Os “chefões” da Fórmula 1 estão avaliando mudanças na forma como o grid de largada será alinhado para os grandes prêmios no futuro, de acordo com Pat Symonds.
O ex-técnico da Williams, Symonds, juntou-se à equipe de especialistas que trabalham para o novo chefe esportivo da F1, Ross Brawn, no ano passado, e foi convidado para ajudar na definição do caminho que a F1 irá seguir.

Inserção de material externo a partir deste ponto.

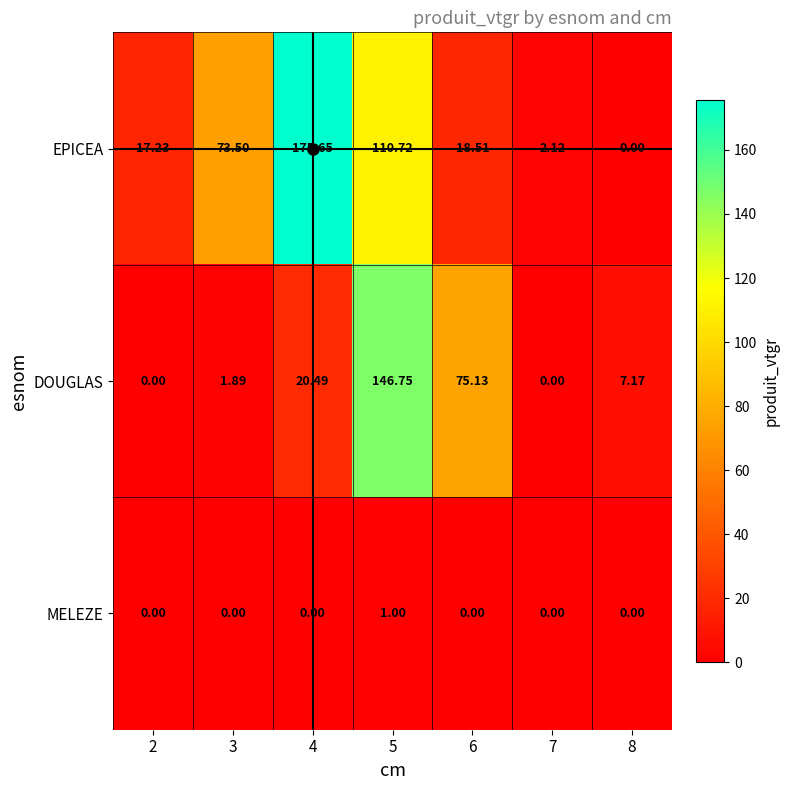

Which series has the largest range (max minus min)?

EPICEA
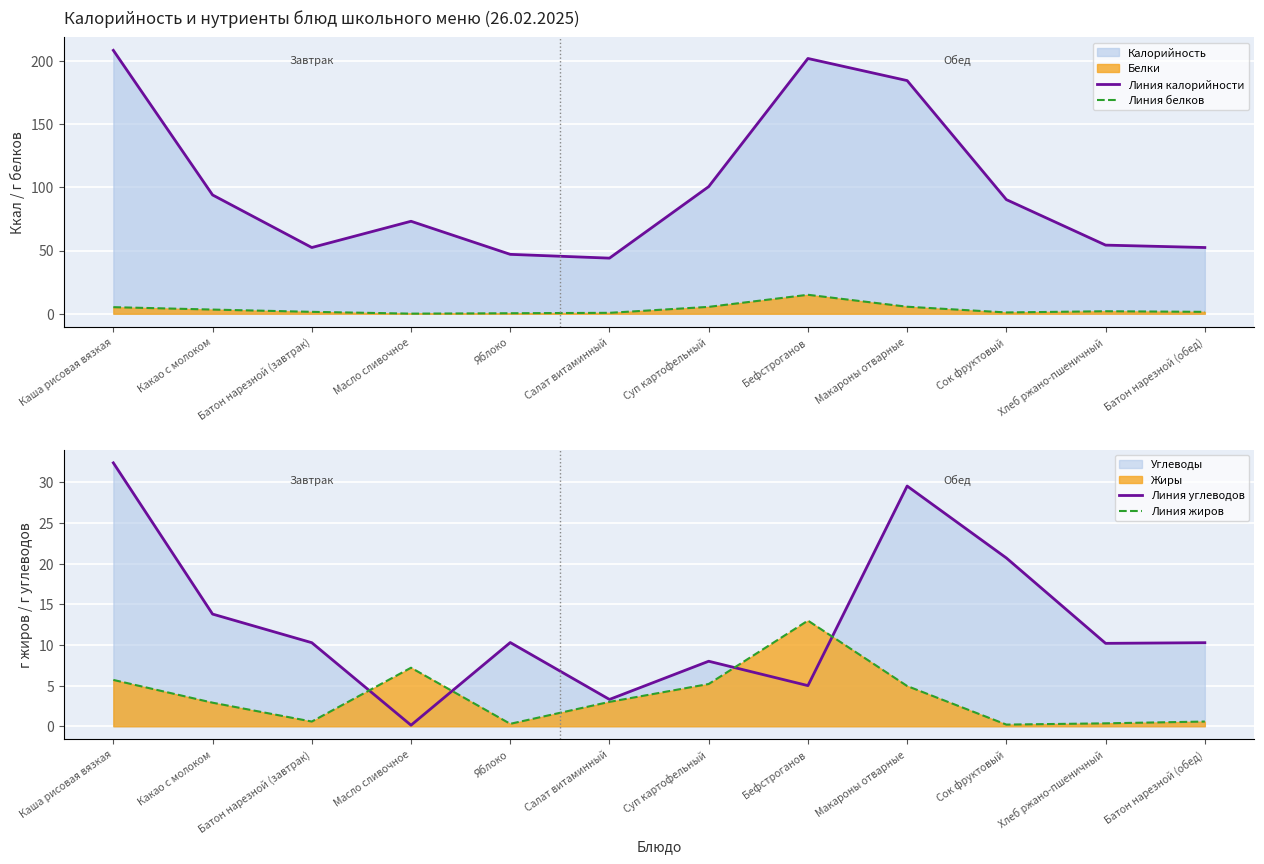

What is the minimum value for Линия калорийности?

44.0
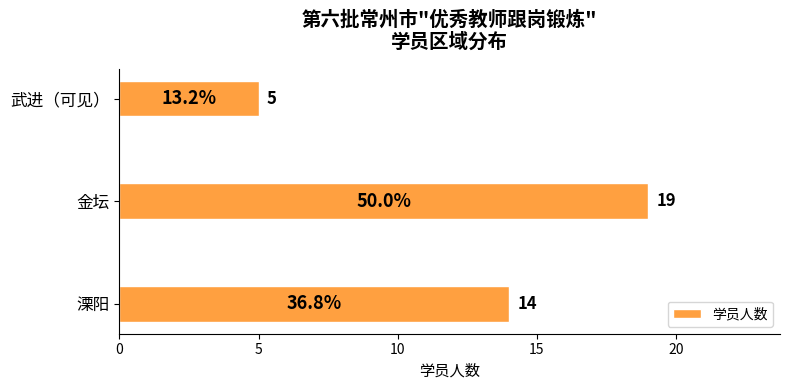

True or false: the data shows 8 at 武进（可见）.

False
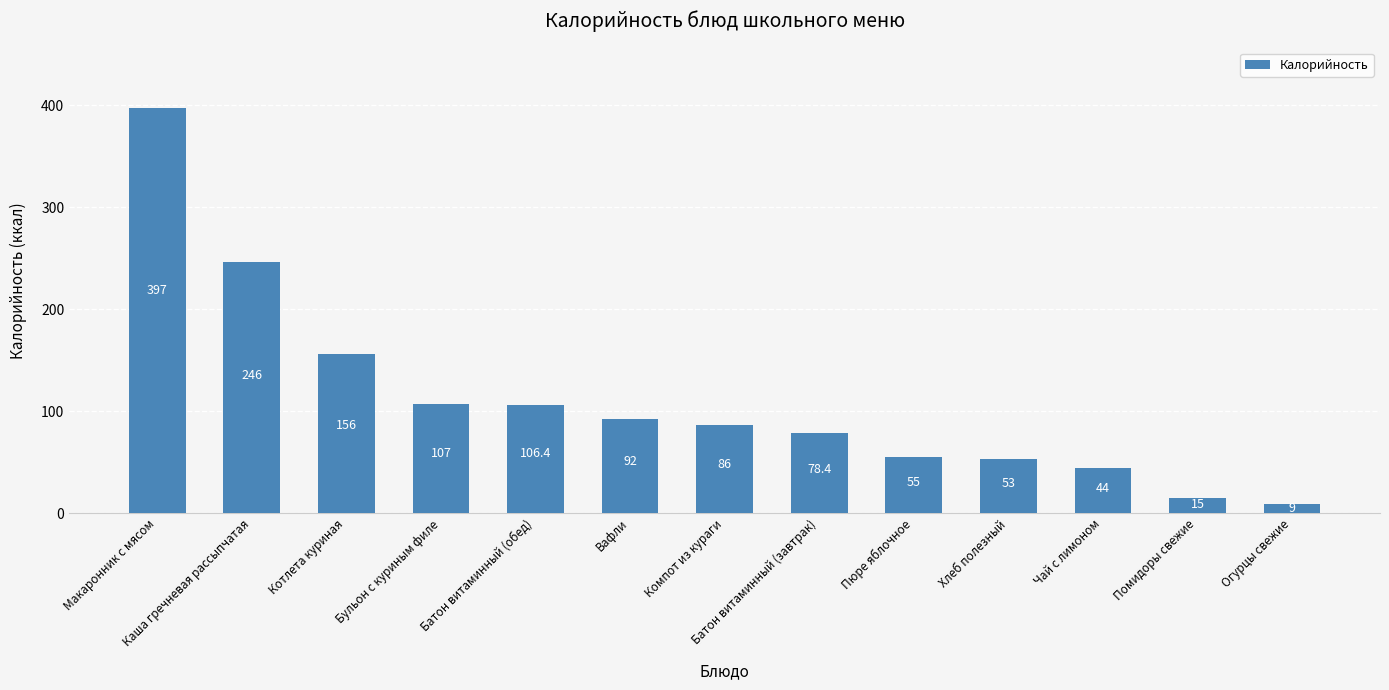

True or false: the data shows 107.0 at Бульон с куриным филе.

True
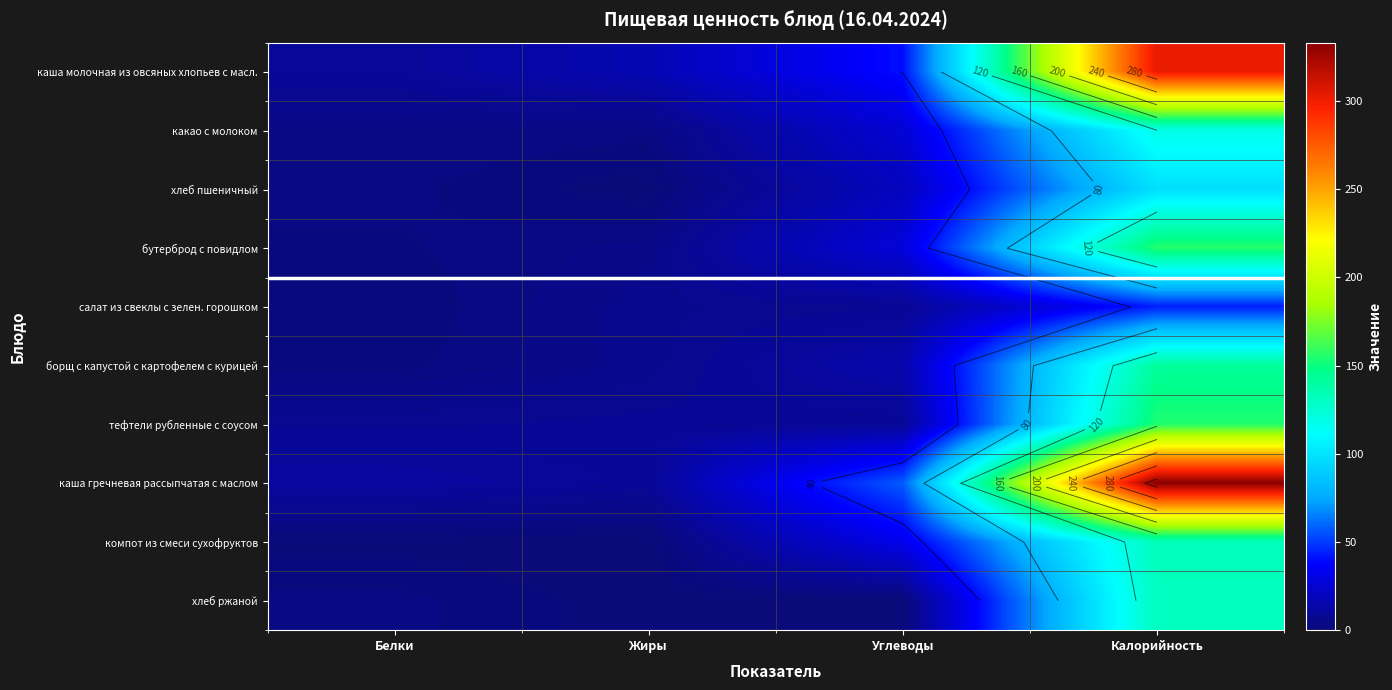

At which label does какао с молоком reach its peak?

Калорийность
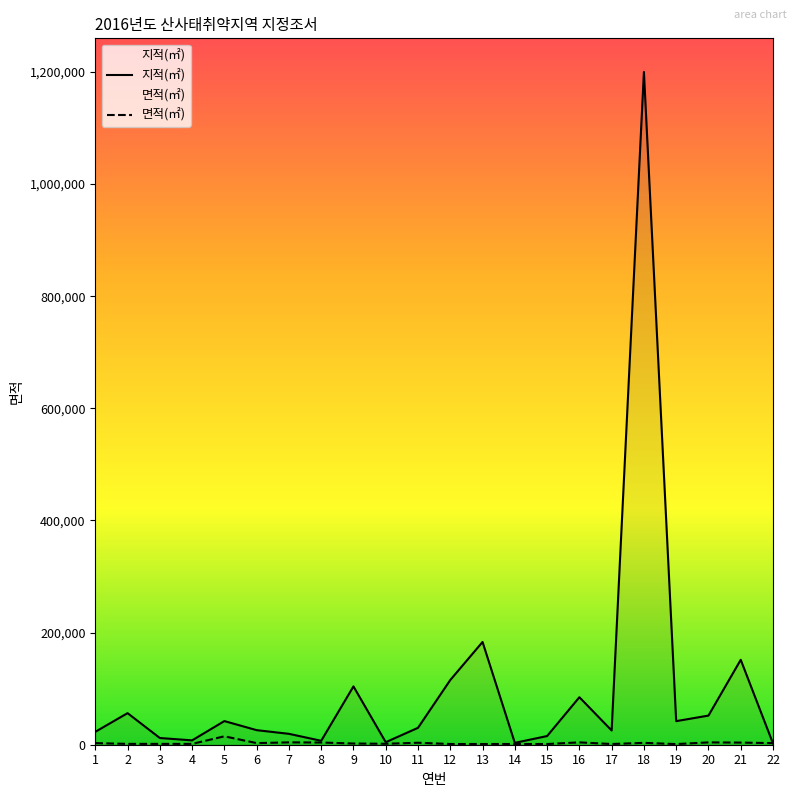

Read the 지적(㎡) value at 22, to the nearest 50.

2300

Falando na conferência da ‘MIA Entertainment & Energy-Efficient Motorsport, Symonds disse que a F1 está testando possíveis mudanças no regulamento e usará o mundo virtual dos eSports para avaliar a eficácia.
“Estamos interessados em usar ambientes virtuais para testar alguns desses regulamentos”, disse Symonds. “O que podemos fazer então é olhar para as estatísticas.
“Isso lhe dá a chance de fazer coisas que você não pode simular de maneira fácil.
“Eu lhe darei um exemplo de algo sobre o qual pensamos neste ano.
“Por vários anos, o grid de largada da F1 tem sido em uma formação escalonada.
“Nós sabemos que um de nossos problemas é que colocamos o carro mais rápido na frente do grid e não só fazemos isso, também os separamos.
“Não costumava ser assim, houve um tempo em que os carros começavam dois a dois, houve um tempo em que – temos uma foto na nossa sala de reunião em Londres, onde acredito que seja Monza – haviam quatro carros na primeira fila.

“O que aconteceria se fizéssemos isso novamente? Não é o tipo de coisa que você pode simular facilmente.
“Nós podemos ir ao nosso grupo de esport e dizer ‘olhe caras, vamos mudar o grid, vamos fazer 20 corridas testes”.
“Elas não precisam ser corridas de 300 km. Estamos interessados nas três primeiras voltas. Então, veremos o que acontece.
“Nos vamos ter uma primeira volta muito mais emocionante ou vamos ter uma batida enorme na primeira curva?
“Ao fazer isso, e analisar as estatísticas, podemos começar a entender essas coisas.”
Symonds citou o “alvoroço” do começo de 2016, quando o formato de qualificação foi alterado apenas para voltar ao que era ser quase imediatamente após as críticas dos fãs e o do paddock.
“Alguns podem lembrar que anos atrás, alguém que não está envolvido na F1 decidiu que seria uma boa ideia mudar o processo de qualificação e caprichosamente fez”, disse ele.
“Não houve simulações.
“Algumas pessoas com um ‘QI’ se depararam com a situação e decidiram o que seria um desastre e, com certeza, foi um desastre, mas, no entanto, seguiu em frente, e foi ainda mais desastroso.
“Como isso aconteceu? Não podemos deixar isso acontecer novamente.”